Compared to the Gen III-based LS1, the 2005 GTO's LS2 V8 incorporates several significant changes to help improve performance, including upgraded cylinder heads and camshafts, that help deliver the airflow necessary to complement the engine's larger capacity.

The GTO's power is transferred to the car's 18-inch rear alloy wheels via either the ageing and clunky Hydra-Matic 4L60-E 4-speed automatic (which is standard), or the optional Tremec 6-speed manual, the latter transmission gifting the 2005 model GTO with a 0-96km/h (0-60mph) time of "less than 5 seconds" according to Pontiac.

Visual changes to the new Pontiac sports car coincide with those of the VZ Monaro (click here for the article), and enthusiasts will immediately spot the brawnier '05 GTO thanks to new badging and a revised rear fascia that incorporates a new dual-exhaust system, which gives the rear a wider, more muscular appearance.

Also available is a new hood design incorporating a pair of stylish air scoops, that Pontiac says "draw fresh air in to the GTO's engine compartment".

The badges identifying the new GTO's bigger V8 include a "6.0" badge on the trunk lid and revised "GTO" fender badges, which now incorporate "6.0 Litre" designations as well.

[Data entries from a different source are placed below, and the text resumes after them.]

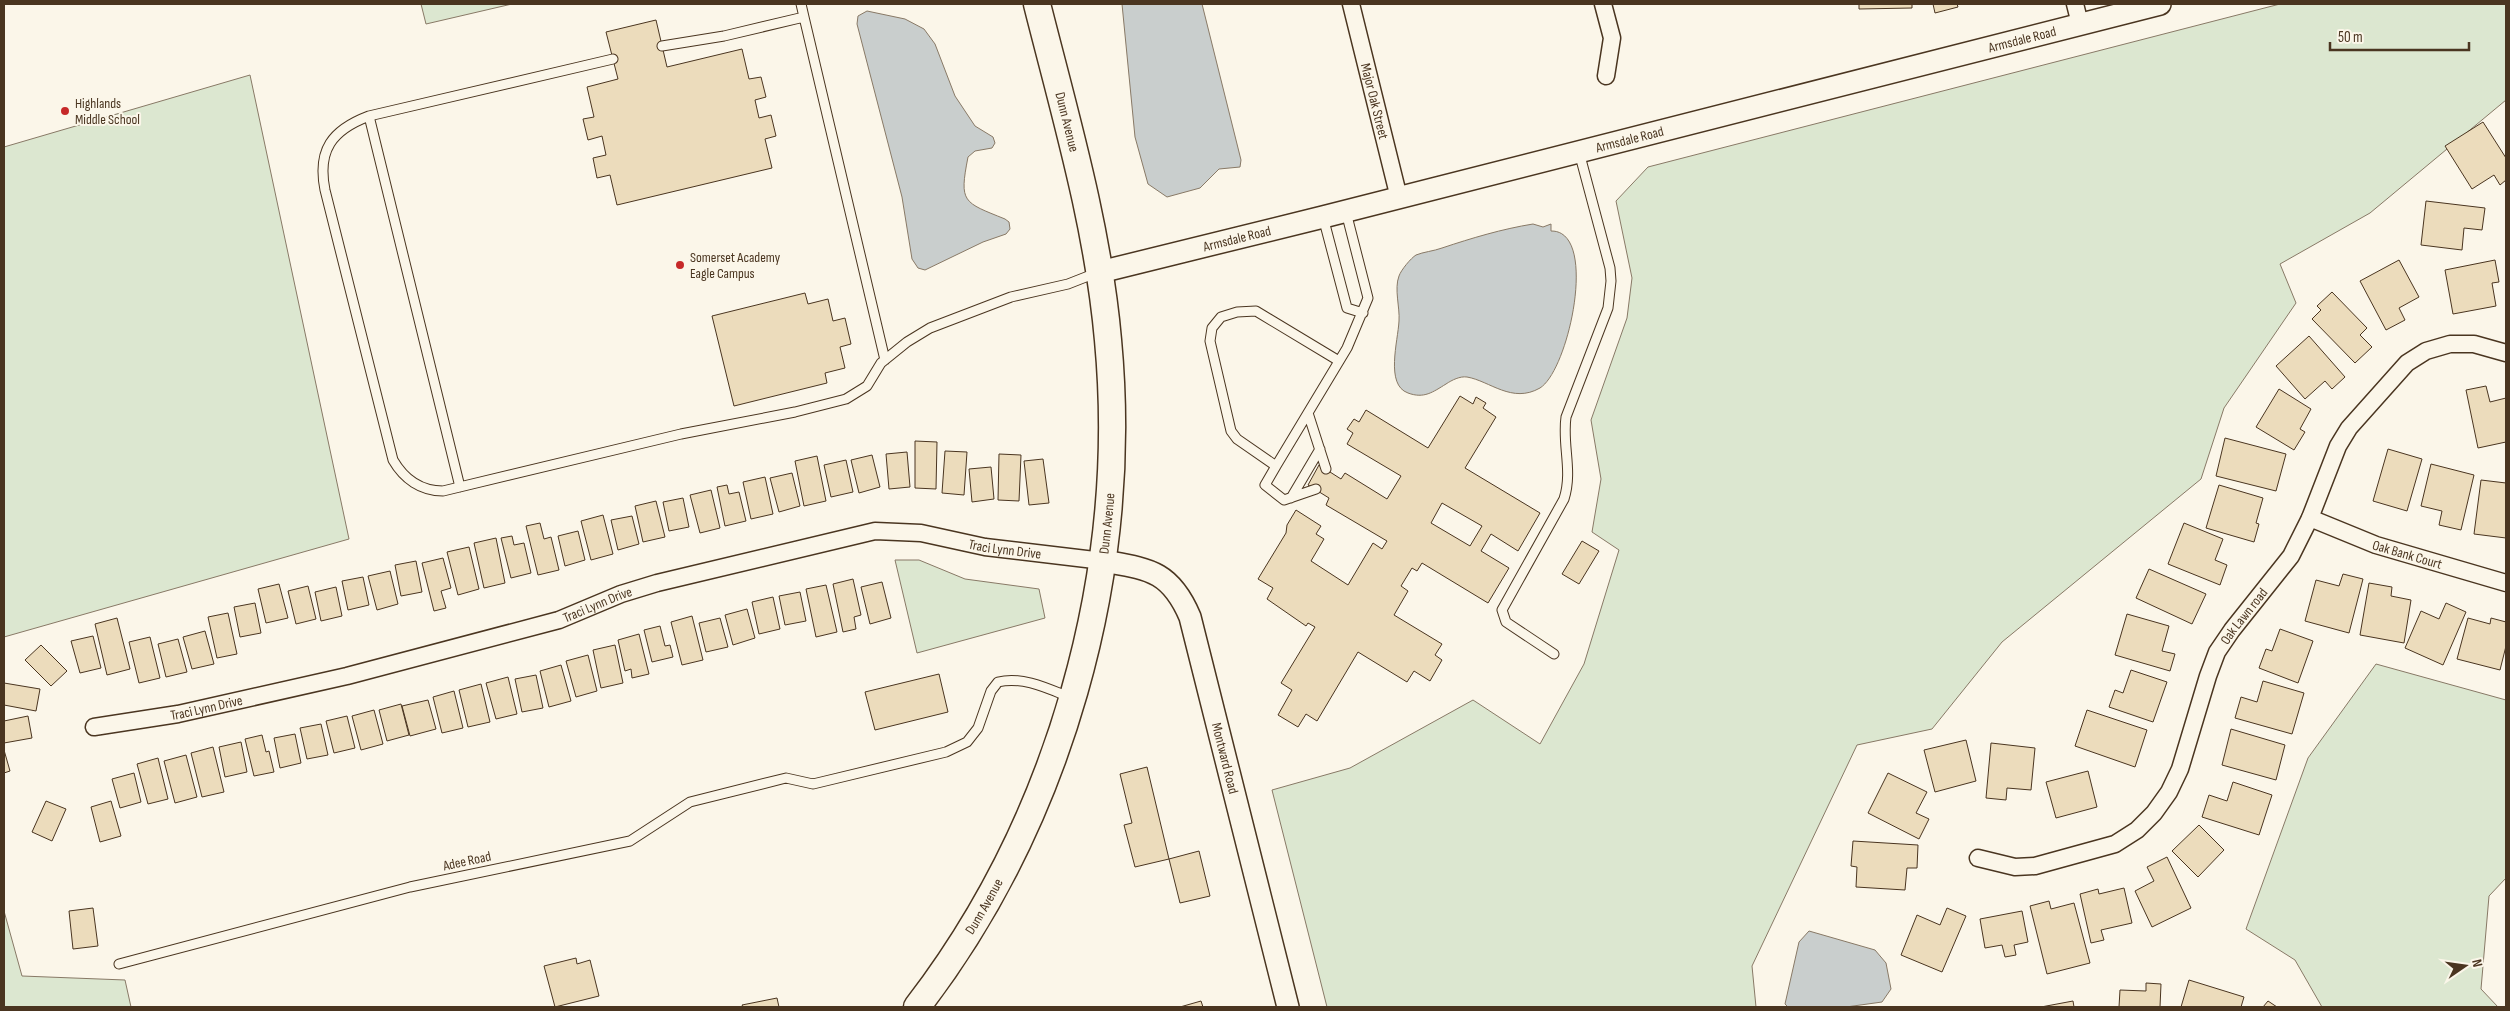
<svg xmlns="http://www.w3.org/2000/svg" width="2510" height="1011" viewBox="0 0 2510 1011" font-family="'Sofia Sans Condensed',sans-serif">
  <rect width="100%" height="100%" fill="#fbf6e9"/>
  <path fill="#dce7d0" stroke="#887966" d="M421 4H512L426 24Z
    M2280 4H2506V100L2370 213 2280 264 2296 303 2224 408 2201 479 2002 642 1932 729 1857 745 1752 966 1756 1007H1327L1272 790 1350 768 1473 700 1540 744 1584 664 1619 550 1592 532 1601 479 1591 420 1627 318 1632 278 1616 201 1648 167Z
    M250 75 349 539 4 637V147Z
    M895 560H919L965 579 1039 589 1045 618 917 653Z
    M2376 664 2506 700V878L2489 896 2481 989 2498 1007H2322L2295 960 2246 929 2308 758Z
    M4 911 22 976 125 980 131 1007H4Z"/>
  <path fill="#c9cecd" stroke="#887966" d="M1122 4H1202L1241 160 1240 167 1219 169 1200 188 1167 197 1148 184 1135 137Z
    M867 11 905 19 924 29 935 44 955 96 975 126 993 137 995 143 992 148 975 151 968 157C959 203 963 202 1005 219L1009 222 1010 229 1006 234 983 242 925 270 918 268 912 259 902 197 857 24 858 16Z
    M1533 224 1543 227 1551 224V231C1599 230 1569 370 1540 388 1512 404 1490 381 1467 377 1460 376 1452 380 1446 384 1433 392 1424 399 1408 393 1385 385 1398 341 1399 321 1400 307 1394 289 1399 276 1401 270 1411 258 1416 255 1423 252 1434 251 1442 248 1472 238 1502 229 1533 224Z
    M1809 931 1875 950 1886 963 1891 989 1882 1002 1846 1007H1788L1785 1004 1799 942Z"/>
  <path fill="#ecdcbc" stroke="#4a3520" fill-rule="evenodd" d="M1859 4H1912V8L1859 9Z
    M1933 4H1957L1958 7 1935 13Z
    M656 20 667 67 742 49 749 79 761 77 766 97 755 100 759 118 771 115 776 136 765 139 772 168 617 205 610 175 597 178 593 158 606 155 602 136 588 140 583 119 594 117 587 87 618 79 606 32Z
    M2483 122 2506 158V180L2500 185 2494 175 2472 189 2445 146Z
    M2426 201 2485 208 2482 230 2464 228 2462 250 2421 245Z
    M2399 260 2419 297 2399 308 2405 320 2386 330 2360 281Z
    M2495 260 2499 282 2492 283 2496 306 2453 314 2445 270Z
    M2332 292 2367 328 2360 335 2372 347 2355 363 2312 319 2321 310 2317 306Z
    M805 293 808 304 828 299 833 321 845 318 851 344 840 347 845 368 825 373 827 383 734 406 712 316Z
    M2309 336 2345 377 2332 389 2325 381 2305 399 2276 366Z
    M2486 386 2490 402 2506 398V442L2478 448 2466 390Z
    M2279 389 2311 409 2300 429 2305 432 2294 450 2256 427Z
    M1460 396 1473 404 1476 397 1486 403 1483 408 1496 417 1465 468 1540 513 1518 551 1491 534 1481 551 1509 568 1488 603 1422 563 1417 571 1412 568 1401 586 1408 591 1394 615 1442 644 1435 655 1442 660 1430 681 1414 671 1407 682 1358 652 1317 721 1306 714 1298 727 1278 715 1292 690 1281 683 1315 627 1308 623 1306 626 1267 599 1273 588 1258 579 1286 533 1287 525 1296 510 1321 526 1316 534 1324 539 1311 561 1348 585 1373 543 1382 549 1387 541 1326 505 1329 498 1308 485 1319 465 1341 479 1345 473 1387 499 1401 476 1347 444 1353 433 1347 429 1354 419 1359 422 1366 410 1428 448ZM1442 503 1482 526 1470 546 1431 523Z
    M2225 438 2286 454 2276 491 2216 476Z
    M915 441 937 442 936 489 915 488Z
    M2388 449 2422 459 2407 511 2373 501Z
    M945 451 967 452 964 495 942 493Z
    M907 452 910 487 889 489 886 454Z
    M999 454 1021 455 1019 501 998 500Z
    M872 455 880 487 859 493 851 460Z
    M817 456 826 501 804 506 795 461Z
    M1043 459 1049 503 1029 505 1024 461Z
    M846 460 853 492 831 497 824 465Z
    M2431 464 2474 475 2461 530 2439 525 2442 511 2421 506Z
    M991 467 994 499 972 502 969 469Z
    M792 473 800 506 779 512 770 478Z
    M765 477 773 514 751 519 743 482Z
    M2481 480 2506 483V538L2474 534Z
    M727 485 729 494 739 492 746 521 725 526 717 487Z
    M2219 485 2263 498 2256 523 2259 524 2254 542 2206 528Z
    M711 490 720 528 700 533 690 495Z
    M683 498 689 527 669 531 663 502Z
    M656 501 665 537 643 542 635 506Z
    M603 515 613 554 591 560 581 521Z
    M632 516 639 544 618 550 611 520Z
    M540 523 544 539 551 537 559 570 538 575 526 526Z
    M2184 523 2223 539 2215 560 2227 565 2220 585 2168 564Z
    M578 531 585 560 565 566 558 536Z
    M512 536 514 545 524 543 531 573 511 578 501 538Z
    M496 538 505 583 484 588 474 543Z
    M1582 541 1599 551 1579 584 1562 574Z
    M469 547 479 589 458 595 447 552Z
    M443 558 451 588 441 591 446 608 434 611 422 563Z
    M416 561 422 592 401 596 395 565Z
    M2149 569 2206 594 2192 624 2136 598Z
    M390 571 398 604 377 610 368 576Z
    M2343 574 2363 579 2349 633 2305 621 2316 580 2339 586Z
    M363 577 369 605 348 610 342 581Z
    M853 579 861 615 854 617 856 629 843 632 833 584Z
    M882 582 891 618 870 624 861 587Z
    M2369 583 2392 587 2391 596 2411 600 2404 643 2360 635Z
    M279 584 288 618 266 623 258 589Z
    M826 585 837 632 816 637 806 589Z
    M308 586 316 619 296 624 288 591Z
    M336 587 342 616 321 621 315 592Z
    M800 592 806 621 785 625 779 596Z
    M773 597 780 629 759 634 752 602Z
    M255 603 261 633 240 637 234 607Z
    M2446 603 2466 612 2443 665 2405 648 2421 611 2439 619Z
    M747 609 755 638 733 645 725 615Z
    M228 613 237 654 217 658 208 617Z
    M2127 614 2169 626 2162 651 2175 654 2170 671 2115 655Z
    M692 616 703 660 682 665 671 622Z
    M117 618 130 669 107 675 95 624Z
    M720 618 728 647 706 652 699 623Z
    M2468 618 2490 624 2491 618 2506 622V646L2500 670 2457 659Z
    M660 626 665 646 670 645 673 657 652 662 644 630Z
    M2280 629 2313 641 2298 683 2259 668 2266 649 2272 651Z
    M205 631 214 664 192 669 183 637Z
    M639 634 649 674 632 678 631 669 625 671 618 640Z
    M93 636 101 668 80 673 71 641Z
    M150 637 160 678 139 683 129 642Z
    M178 639 187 672 166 677 158 644Z
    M41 645 67 671 51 686 25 660Z
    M615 645 623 683 601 688 593 650Z
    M588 655 597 691 576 697 566 661Z
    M561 665 571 701 549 707 540 671Z
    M2131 670 2167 682 2153 722 2109 707 2115 690 2123 693Z
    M939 674 948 712 875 730 865 692Z
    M536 675 543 708 522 712 515 679Z
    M508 677 517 714 496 719 486 683Z
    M2263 681 2304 693 2292 734 2235 718 2241 697 2257 702Z
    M4 683 40 689 36 711 4 705Z
    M481 684 490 722 468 727 459 690Z
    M454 691 463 728 442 733 433 697Z
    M428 700 436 729 410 736 402 706Z
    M401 704 409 735 387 741 379 710Z
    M374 710 383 744 361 750 352 716Z
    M2087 710 2147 730 2135 767 2075 746Z
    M28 716 32 738 4 743V721Z
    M347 716 355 748 334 753 326 721Z
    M321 724 328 755 307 759 300 728Z
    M2231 729 2285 745 2276 780 2222 765Z
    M295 734 301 763 280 768 274 738Z
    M262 735 266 752 269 751 274 772 254 776 245 739Z
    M1966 740 1976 781 1935 792 1924 750Z
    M241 742 247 772 225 777 219 747Z
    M1991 743 2035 748 2031 790 2007 788 2006 800 1986 798Z
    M213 747 224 792 202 797 191 753Z
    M4 750 10 771 4 773Z
    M186 755 197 797 175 803 164 761Z
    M158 758 168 799 148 804 137 764Z
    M1147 767 1169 859 1135 867 1124 825 1132 823 1120 774Z
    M2088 771 2097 807 2056 818 2046 782Z
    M134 773 141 802 120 808 112 779Z
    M1888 773 1927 792 1916 813 1929 819 1919 839 1868 813Z
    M2233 782 2272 795 2259 835 2202 817 2209 795 2227 801Z
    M46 801 66 809 52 841 32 832Z
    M111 801 121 836 100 842 91 807Z
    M2199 825 2224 850 2198 877 2172 851Z
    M1853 841 1918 845 1917 868H1907L1905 890 1856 887 1857 867 1851 866Z
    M1199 851 1210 896 1180 903 1169 859Z
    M2167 857 2191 908 2152 927 2135 891 2154 881 2147 867Z
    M2124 888 2132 923 2101 930 2104 940 2091 943 2080 894 2098 889 2099 894Z
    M2049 901 2051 909 2074 903 2090 963 2047 974 2030 906Z
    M93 908 98 946 73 949 69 911Z
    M1947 908 1966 916 1942 972 1901 955 1917 915 1940 925Z
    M2022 911 2028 942 2014 945 2016 955 2005 957 2002 945 1985 948 1980 919Z
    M576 958 577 964 590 960 599 996 555 1007 544 966Z
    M2189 980 2244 997 2241 1007H2181Z
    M2146 983 2161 984 2160 1007H2119L2120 990 2146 991Z
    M777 998 779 1007H743L742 1005Z
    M1201 1001 1203 1007H1180Z
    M2073 1001 2074 1007H2041Z
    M2268 1001 2277 1007H2263Z"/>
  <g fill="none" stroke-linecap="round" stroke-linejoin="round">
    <g stroke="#4a3520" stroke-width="11">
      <path id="service" d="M804 17 885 360
        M662 46 724 36 804 17 801 4
        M613 59 369 116C332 130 317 150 325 190L393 460C404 479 421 491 443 491L681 434 795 412 846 399 867 386 881 363 907 342 930 328 1011 297 1068 284 1096 273
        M369 116 460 487
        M1323 217 1347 308 1363 313
        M1339 361 1256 311 1237 312 1221 317 1212 328 1210 341 1231 431 1237 439 1276 466 1347 348 1368 298 1346 212
        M1308 413 1326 469
        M1276 466 1265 485 1284 500 1316 489
        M1291 498 1320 449
        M1554 654 1506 622 1502 610 1564 499C1573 471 1562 445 1566 417L1608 308 1611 281 1610 268 1579 152
        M119 964 410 887 630 841 690 802 786 778 813 784 946 752 967 742 978 728 991 691 998 682C1022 676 1047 688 1069 697"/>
    </g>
    <g stroke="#4a3520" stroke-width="19">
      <g id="minor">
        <path id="s1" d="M1351 4 1399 198"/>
        <path d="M1603 4 1612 38 1606 76"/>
        <path d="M2075 4 2080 24"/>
        <path id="s2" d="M2310 518 2376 545 2506 583"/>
        <path id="s3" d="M94 727 178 714 347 676 559 620 621 594 657 583 875 531 921 533 985 547 1103 561"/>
        <path id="s4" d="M1978 858 2015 867 2035 866 2115 844 2137 830 2154 813 2169 792 2180 769 2208 676 2217 652 2232 630 2291 556 2310 518 2338 446 2349 428 2407 363 2426 351 2450 344H2474L2506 353"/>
      </g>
    </g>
    <g stroke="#4a3520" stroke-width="24">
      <g id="tertiary">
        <path id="s5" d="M1100 272 1323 217 2160 4"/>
        <path id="s6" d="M1103 561C1148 569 1170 570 1190 617L1288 1007"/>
      </g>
    </g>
    <g stroke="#4a3520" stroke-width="29">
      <g id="primary">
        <path id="s7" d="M917 1007C1060 821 1130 574 1108 340 1098 226 1065 115 1037 4"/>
      </g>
    </g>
    <use href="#service" stroke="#fbf6e9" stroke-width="9"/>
    <use href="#minor" stroke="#fbf6e9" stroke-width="16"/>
    <use href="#tertiary" stroke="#fbf6e9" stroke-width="21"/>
    <use href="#primary" stroke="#fbf6e9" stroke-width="26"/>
  </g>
  <g fill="#c62828" stroke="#fbf6e9" stroke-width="2">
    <circle cx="65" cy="111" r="5"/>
    <circle cx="680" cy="265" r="5"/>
  </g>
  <g text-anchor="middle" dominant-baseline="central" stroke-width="4" stroke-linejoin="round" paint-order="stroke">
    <g font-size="14" fill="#4a3520" stroke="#fbf6e9">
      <text stroke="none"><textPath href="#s5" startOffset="951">Armsdale Road</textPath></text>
      <text stroke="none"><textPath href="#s1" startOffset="100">Major Oak Street</textPath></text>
      <text transform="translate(1067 122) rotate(76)">Dunn Avenue</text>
      <text stroke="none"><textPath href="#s5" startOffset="546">Armsdale Road</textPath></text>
      <text stroke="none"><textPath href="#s5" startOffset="141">Armsdale Road</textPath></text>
      <text stroke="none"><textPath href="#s7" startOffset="526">Dunn Avenue</textPath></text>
      <text stroke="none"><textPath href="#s3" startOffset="938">Traci Lynn Drive</textPath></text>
      <text stroke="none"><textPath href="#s2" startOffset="104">Oak Bank Court</textPath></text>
      <text stroke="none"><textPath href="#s3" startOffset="519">Traci Lynn Drive</textPath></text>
      <text stroke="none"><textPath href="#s4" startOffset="410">Oak Lawn road</textPath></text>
      <text stroke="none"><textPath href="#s3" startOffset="114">Traci Lynn Drive</textPath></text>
      <text stroke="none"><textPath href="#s6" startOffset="256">Montward Road</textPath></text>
      <text transform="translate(467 861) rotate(-12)">Adee Road</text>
      <text stroke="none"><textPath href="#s7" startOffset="121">Dunn Avenue</textPath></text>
    </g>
    <g font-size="14" fill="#4a3520" stroke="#fbf6e9" text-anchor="start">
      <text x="75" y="103">Highlands<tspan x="75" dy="16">Middle School</tspan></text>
      <text x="690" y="257">Somerset Academy<tspan x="690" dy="16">Eagle Campus</tspan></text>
    </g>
  </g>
  <rect width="2510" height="1011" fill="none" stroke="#4a3520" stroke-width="10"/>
  <g transform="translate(2465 966) rotate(77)" stroke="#fbf6e9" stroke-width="4" paint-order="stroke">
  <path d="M0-4L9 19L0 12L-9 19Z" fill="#4a3520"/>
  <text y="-8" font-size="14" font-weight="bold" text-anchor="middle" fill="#4a3520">N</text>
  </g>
  <path d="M2330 42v8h139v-8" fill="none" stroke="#4a3520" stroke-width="2.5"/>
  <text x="2338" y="42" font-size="15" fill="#4a3520" stroke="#fbf6e9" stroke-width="4" paint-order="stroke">50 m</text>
</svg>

The original 1964 GTO also wore "6.0 Litre" fender badges, but at a time when almost every other American manufacturer referenced engine size in cubic inches.

Together with the GTO's power increase and updated look comes improved braking performance from larger brake rotors, calipers and pads. The calipers are painted red and the front calipers feature the GTO logo, which is a nice touch.

In addition to the customised brake calipers, a line of regular production accessories (RPAs) based on the 2004 GTO Performance Plus SEMA concept vehicle is scheduled for start-of-production availability. 

The accessories include a tall rear spoiler, front and rear fascia extensions, rocker molding extensions and grille inserts. As part of GM's RPA program, the accessories can be ordered and installed on the vehicle prior to delivery - so if something does fall off you can blame the factory fitters and not your best mate.

Four leather bucket seats come as standard for the 2005 Pontiac GTO, as well as a leather-covered steering wheel and shifter knob, while items such as stainless steel sill plates and racing-inspired drilled metallic pedals add some sportiness to the package.

All told, the new 2005 model Pontiac GTO has enhanced in order to bolster sales of the sports car, and thanks to the more advanced - and not to mention bigger engine - it increases acceleratory performance significantly, and the addition of the twin bonnet scoops and fat exhaust pipes were added after customer feedback indicated that these traditional styling cues were sorely missed in the GTO's initial 21st century offering.


----------